== WORKING DATA ==
*** Begin section ***
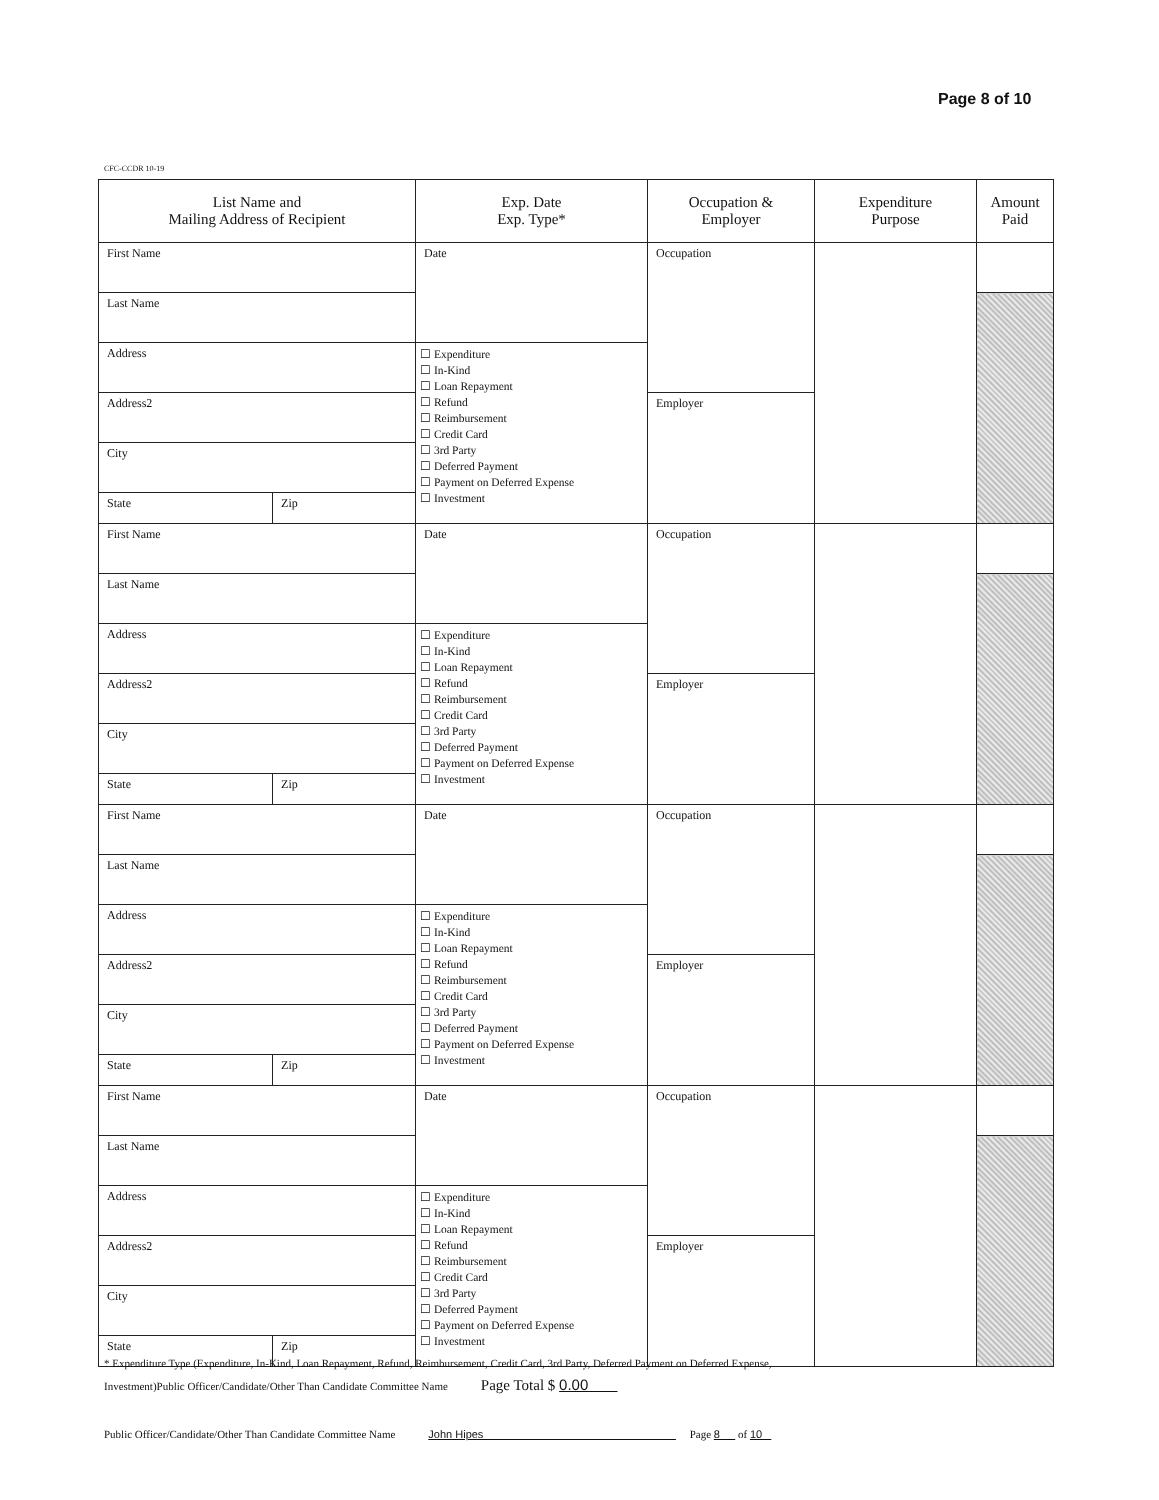Page 8 of 10
CFC-CCDR 10-19
| List Name and Mailing Address of Recipient | | Exp. Date Exp. Type* | Occupation & Employer | Expenditure Purpose | Amount Paid |
| --- | --- | --- | --- | --- | --- |
| First Name | | Date | Occupation | | |
| Last Name | | | | | |
| Address | | ☐ Expenditure ☐ In-Kind ☐ Loan Repayment ☐ Refund ☐ Reimbursement ☐ Credit Card ☐ 3rd Party ☐ Deferred Payment ☐ Payment on Deferred Expense ☐ Investment | | | |
| Address2 | | | Employer | | |
| City | | | | | |
| State | Zip | | | | |
| First Name | | Date | Occupation | | |
| Last Name | | | | | |
| Address | | ☐ Expenditure ☐ In-Kind ☐ Loan Repayment ☐ Refund ☐ Reimbursement ☐ Credit Card ☐ 3rd Party ☐ Deferred Payment ☐ Payment on Deferred Expense ☐ Investment | | | |
| Address2 | | | Employer | | |
| City | | | | | |
| State | Zip | | | | |
| First Name | | Date | Occupation | | |
| Last Name | | | | | |
| Address | | ☐ Expenditure ☐ In-Kind ☐ Loan Repayment ☐ Refund ☐ Reimbursement ☐ Credit Card ☐ 3rd Party ☐ Deferred Payment ☐ Payment on Deferred Expense ☐ Investment | | | |
| Address2 | | | Employer | | |
| City | | | | | |
| State | Zip | | | | |
| First Name | | Date | Occupation | | |
| Last Name | | | | | |
| Address | | ☐ Expenditure ☐ In-Kind ☐ Loan Repayment ☐ Refund ☐ Reimbursement ☐ Credit Card ☐ 3rd Party ☐ Deferred Payment ☐ Payment on Deferred Expense ☐ Investment | | | |
| Address2 | | | Employer | | |
| City | | | | | |
| State | Zip | | | | |
* Expenditure Type (Expenditure, In-Kind, Loan Repayment, Refund, Reimbursement, Credit Card, 3rd Party, Deferred Payment on Deferred Expense,
Investment)Public Officer/Candidate/Other Than Candidate Committee Name Page Total $ 0.00
Public Officer/Candidate/Other Than Candidate Committee Name John Hipes Page 8 of 10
*** End section ***
== WHAT IS EXPECTED ==
Please return the listing above exactly and leave every picture out.

== RESPONSE ==
Page 8 of 10
CFC-CCDR 10-19
| List Name and Mailing Address of Recipient | | Exp. Date Exp. Type* | Occupation & Employer | Expenditure Purpose | Amount Paid |
| --- | --- | --- | --- | --- | --- |
| First Name | | Date | Occupation | | |
| Last Name | | | | | |
| Address | | ☐ Expenditure ☐ In-Kind ☐ Loan Repayment ☐ Refund ☐ Reimbursement ☐ Credit Card ☐ 3rd Party ☐ Deferred Payment ☐ Payment on Deferred Expense ☐ Investment | | | |
| Address2 | | | Employer | | |
| City | | | | | |
| State | Zip | | | | |
| First Name | | Date | Occupation | | |
| Last Name | | | | | |
| Address | | ☐ Expenditure ☐ In-Kind ☐ Loan Repayment ☐ Refund ☐ Reimbursement ☐ Credit Card ☐ 3rd Party ☐ Deferred Payment ☐ Payment on Deferred Expense ☐ Investment | | | |
| Address2 | | | Employer | | |
| City | | | | | |
| State | Zip | | | | |
| First Name | | Date | Occupation | | |
| Last Name | | | | | |
| Address | | ☐ Expenditure ☐ In-Kind ☐ Loan Repayment ☐ Refund ☐ Reimbursement ☐ Credit Card ☐ 3rd Party ☐ Deferred Payment ☐ Payment on Deferred Expense ☐ Investment | | | |
| Address2 | | | Employer | | |
| City | | | | | |
| State | Zip | | | | |
| First Name | | Date | Occupation | | |
| Last Name | | | | | |
| Address | | ☐ Expenditure ☐ In-Kind ☐ Loan Repayment ☐ Refund ☐ Reimbursement ☐ Credit Card ☐ 3rd Party ☐ Deferred Payment ☐ Payment on Deferred Expense ☐ Investment | | | |
| Address2 | | | Employer | | |
| City | | | | | |
| State | Zip | | | | |
* Expenditure Type (Expenditure, In-Kind, Loan Repayment, Refund, Reimbursement, Credit Card, 3rd Party, Deferred Payment on Deferred Expense,
Investment)Public Officer/Candidate/Other Than Candidate Committee Name Page Total $ 0.00
Public Officer/Candidate/Other Than Candidate Committee Name John Hipes Page 8 of 10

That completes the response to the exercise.